Según el New York Daily News , el entrenador Mike Brown optó por José Alvarado en lugar de Landry Shamet en la rotación de playoffs. Esa elección dice menos sobre las estadísticas y más sobre la confianza bajo presión.
Porque cuando los Knicks perdieron el control de los partidos al principio de esta serie, Brown no buscó más tiros. Buscó a alguien que pudiera estabilizar todo.
Y ahora mismo, ese jugador es Alvarado.
Los Knicks no necesitaban anotaciones. Necesitaban control


Getty José Alvarado #5 de los New York Knicks ve cómo Nickeil Alexander-Walker #7 de los Atlanta Hawks le quita el balón durante el segundo cuarto del cuarto juego de la primera ronda de los playoffs de la Conferencia Este en el State Farm Arena el 25 de abril de 2026 en Atlanta, Georgia. (Foto de Kevin C. Cox/Getty Images)
Esta decisión surgió de un problema que no se podía ignorar.
Los Knicks estaban perdiendo el ritmo. Las alineaciones estaban cambiando. Las posesiones se estaban rompiendo. La ofensiva parecía apresurada en lugar de intencional.
Brown admitió que el equipo necesitaba una presencia de base verdadera cuando las cosas empezaron a descontrolarse. Ahí es donde Alvarado entró.
No solo aportó energía. Organizó la cancha. Ralentizó el ritmo. Le dio estructura a los Knicks cuando el juego empezó a acelerarse.
Esa es la diferencia en una serie de playoffs.

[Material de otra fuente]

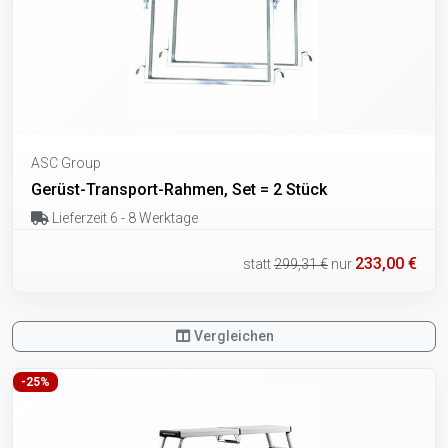
ASC Group
Gerüst-Transport-Rahmen, Set = 2 Stück
Lieferzeit 6 - 8 Werktage
233,00 €
statt
299,31 €
nur
Vergleichen
-25%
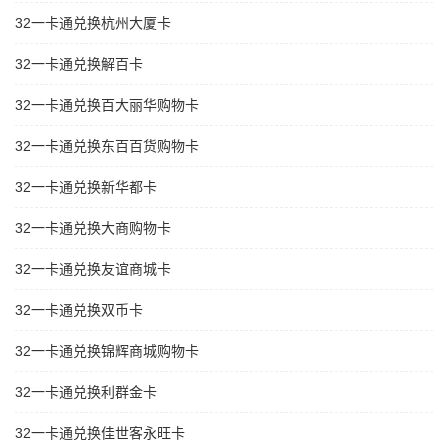
32一卡通兑换杭州大厦卡
32一卡通兑换解百卡
32一卡通兑换百大丽华购物卡
32一卡通兑换东百百货购物卡
32一卡通兑换新华都卡
32一卡通兑换大商购物卡
32一卡通兑换友谊商城卡
32一卡通兑换双币卡
32一卡通兑换锦辉商城购物卡
32一卡通兑换利群金卡
32一卡通兑换佳世客永旺卡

Shamet ofrece espaciado y tiro. Pero cuando las posesiones son cruciales, la toma de decisiones se vuelve más valiosa que la capacidad de anotar. Brown optó por el control en lugar de la volatilidad.
Y una vez que un entrenador descubre eso en los playoffs, es difícil retractarse.

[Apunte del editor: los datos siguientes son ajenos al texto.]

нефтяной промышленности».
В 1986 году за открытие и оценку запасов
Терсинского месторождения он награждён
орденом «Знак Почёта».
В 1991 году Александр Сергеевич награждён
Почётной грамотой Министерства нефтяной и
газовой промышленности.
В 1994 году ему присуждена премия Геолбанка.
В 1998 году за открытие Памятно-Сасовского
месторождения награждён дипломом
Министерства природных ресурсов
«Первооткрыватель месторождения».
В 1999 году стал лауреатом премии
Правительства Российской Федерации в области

Alvarado convirtió una oportunidad en un rol


Getty José Alvarado #5 de los New York Knicks reacciona después de una canasta contra los Atlanta Hawks durante el segundo cuarto del tercer juego de la primera ronda de los playoffs de la Conferencia Este en el State Farm Arena el 23 de abril de 2026 en Atlanta, Georgia. (Foto de Kevin C. Cox/Getty Images)
Este cambio no provino de un plan a largo plazo.

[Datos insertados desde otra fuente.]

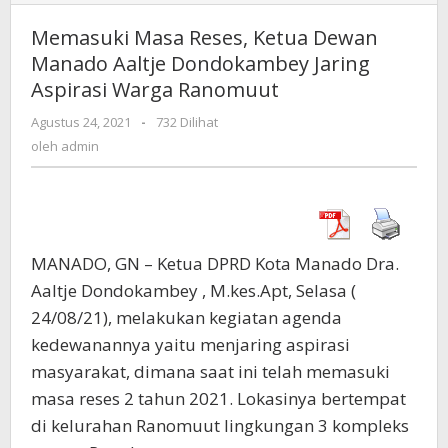
Masa
Reses,
Memasuki Masa Reses, Ketua Dewan
Ketua
Manado Aaltje Dondokambey Jaring
Dewan
Aspirasi Warga Ranomuut
Manado
Aaltje
Agustus 24, 2021
oleh
-
732 Dilihat
Dondokambey
admin
oleh
admin
Jaring
Aspirasi
Warga
Ranomuut
MANADO, GN – Ketua DPRD Kota Manado Dra.
Aaltje Dondokambey , M.kes.Apt, Selasa (
24/08/21), melakukan kegiatan agenda
kedewanannya yaitu menjaring aspirasi
masyarakat, dimana saat ini telah memasuki
masa reses 2 tahun 2021. Lokasinya bertempat
di kelurahan Ranomuut lingkungan 3 kompleks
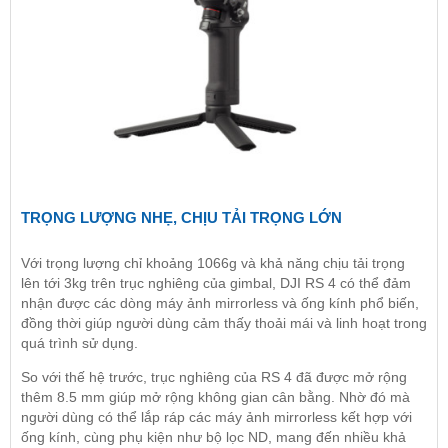
TRỌNG LƯỢNG NHẸ, CHỊU TẢI TRỌNG LỚN
Với trọng lượng chỉ khoảng 1066g và khả năng chịu tải trọng
lên tới 3kg trên trục nghiêng của gimbal, DJI RS 4 có thể đảm
nhận được các dòng máy ảnh mirrorless và ống kính phổ biến,
đồng thời giúp người dùng cảm thấy thoải mái và linh hoạt trong
quá trình sử dụng.
So với thế hệ trước, trục nghiêng của RS 4 đã được mở rộng
thêm 8.5 mm giúp mở rộng không gian cân bằng. Nhờ đó mà
người dùng có thể lắp ráp các máy ảnh mirrorless kết hợp với
ống kính, cùng phụ kiện như bộ lọc ND, mang đến nhiều khả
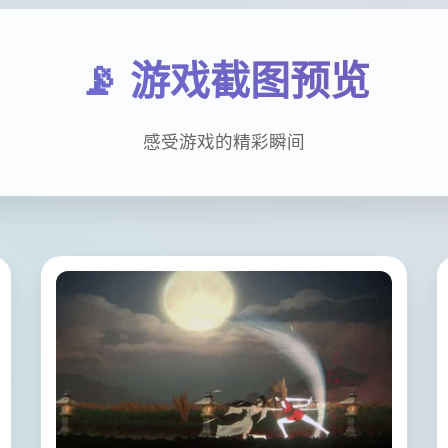
📡 游戏截图预览
感受游戏的精彩瞬间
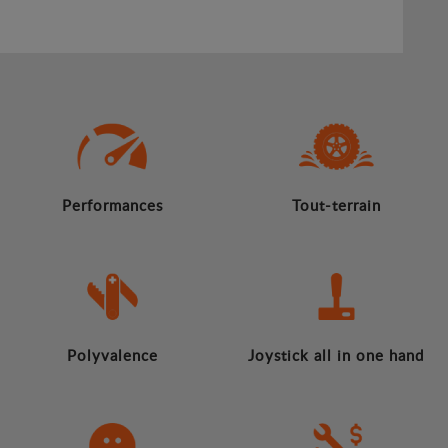
Performances
Tout-terrain
Polyvalence
Joystick all in one hand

Alvarado no era parte de la rotación de final de temporada. No jugó en el Juego 1. Entró en la serie como una opción situacional.
Entonces llegó el momento.
Se mantuvo listo. Cumplió de inmediato. Se ganó otra oportunidad. Luego otra.
Brown dejó claro que se trataba de rendimiento en tiempo real. Los playoffs obligan a tomar decisiones rápidas, y Alvarado respondió a cada una de ellas.
Así es como cambian los roles en abril y mayo.
No por la reputación. No por los contratos. Por la ejecución cuando la presión es mayor.
Ahora los Knicks ya no están experimentando. Se están inclinando hacia lo que funciona.
Qué significa esto para Shamet y la Serie


Getty Landry Shamet #44 de los New York Knicks reacciona contra los Atlanta Hawks durante el segundo cuarto en el State Farm Arena el 6 de abril de 2026 en Atlanta, Georgia. (Foto de Kevin C. Cox/Getty Images)
Para Shamet, el mensaje es directo.
Sus minutos disminuyeron en cada juego. Su rol se desvaneció cuando las apuestas aumentaron. Eso refleja un cuerpo técnico que se está adaptando a lo que exige esta serie.
Esto no se trata de fracaso. Se trata de encajar.
Los Knicks necesitan a alguien que pueda manejar el caos, no solo abrir la cancha. Necesitan un jugador que pueda tomar decisiones en momentos críticos y mantener la ofensiva conectada.
Alvarado cumple con esos requisitos ahora mismo.
Eso cambia la dinámica de la serie.
Si Alvarado continúa estabilizando los minutos de la segunda unidad, los Knicks ganarán consistencia en partidos que ya se han decidido por pequeños detalles. Si esa estabilidad se mantiene, podría ser la diferencia entre sobrevivir a esta ronda y quedarse cortos.
Brown dejó la puerta abierta a cambios. Pero la confianza en los playoffs es frágil. Una vez que se rompe, rara vez se restablece.
Los Knicks tomaron su decisión.
Ahora la pregunta es si se convertirá en la decisión que defina su postemporada.